Prevention rarely attracts attention or immediate political reward. Its success is measured in events that do not occur. As a result, it is often deprioritised until after losses have already been incurred.
Outpaced: Fires have run simultaneously through the Cederberg, Overstrand, Overberg, Franschhoek and Mossel Bay since November, stretching
fire services across difficult terrain and difficult weather.
Some progress has been made. The Western Cape has, over several fire seasons, invested in improving inter-agency coordination, joint planning and on-scene command during large incidents. These efforts have reduced operational friction during complex fires and demonstrate the value of coherent coordination. They also highlight the unevenness of preparedness across provinces.
South Africa has largely adopted the Incident Command System for managing large wildfires. This provides an important foundation for managing complex emergencies.
However, recent fires have, in some cases, exposed limitations in how ICS is applied in practice, particularly during prolonged incidents and when fires cross municipal and provincial boundaries.
Weaknesses in interoperability, escalation and unified command increase operational risk as fire seasons lengthen and multiple incidents occur simultaneously. Strengthening ICS through consistent application, improved resourcing, regular multi-agency exercises and stronger national integration is necessary if coordination is to keep pace with changing fire behaviour.
This season has also revealed broader structural gaps. Urban fire services are not always fully integrated into wildfire planning. Aerial resources are often discussed during emergencies rather than planned and funded as part of long-term capacity.
Early-warning systems and fire danger indices exist but their reach and practical impact vary.
Current SAWS FDIs do not account for vegetation density, type or dryness, i.e. flammability, in a given area.
Communities are increasingly exposed to wildfire risk. Preparedness cannot be limited to emergency warnings and evacuations issued under pressure. It requires sustained public engagement on developing defensible spaces around houses, household-level risk reduction, evacuation routes and decision-making thresholds. Unclear or inconsistent guidance during evacuations carries serious consequences.
Wildfire response remains heavily dependent on state resources and a limited volunteer base. Internationally, disaster fires are increasingly addressed through an “all-of-society approach” that includes the private sector. Expanding private-sector participation in prevention, preparedness and response is becoming increasingly important as risks escalate.
What remains largely absent from public debate is a sustained focus on prevention as disaster-risk reduction. Fires are still treated primarily as emergencies rather than as foreseeable outcomes of land-use decisions, vegetation management and climatic trends. The national disaster classification points toward a more preventive approach, but this has yet to be fully reflected in policy and practice.

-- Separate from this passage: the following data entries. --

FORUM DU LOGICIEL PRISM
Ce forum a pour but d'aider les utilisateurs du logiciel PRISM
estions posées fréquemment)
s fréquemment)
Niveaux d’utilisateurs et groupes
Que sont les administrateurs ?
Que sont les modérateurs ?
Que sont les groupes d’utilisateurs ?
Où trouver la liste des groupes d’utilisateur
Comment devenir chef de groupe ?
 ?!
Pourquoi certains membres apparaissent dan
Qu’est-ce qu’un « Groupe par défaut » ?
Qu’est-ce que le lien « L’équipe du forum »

Internationally, wildfires are now understood as a core climate-adaptation issue, alongside floods and heatwaves. South Africa’s experience places it firmly within this global context.
Domestically, responsibilities remain fragmented across spheres of government. Land-use planning often proceeds with limited consideration of fire risk. Invasive vegetation management lacks consistent funding and enforcement, particularly on private land. These gaps are evident each time suppression efforts are outpaced.
In 2024, 33 people died in wildfires in South Africa. Treating such losses as inevitable reflects a growing normalisation of risk. Climate projections point to longer fire seasons and more extreme conditions. Without structural change, the question is no longer whether fires will threaten towns and suburbs but how frequently.
Fire will remain part of South Africa’s landscape. Whether it continues to escalate into a recurring national disaster will depend on decisions taken now.
Trevor Abrahams is managing director of Working on Fire.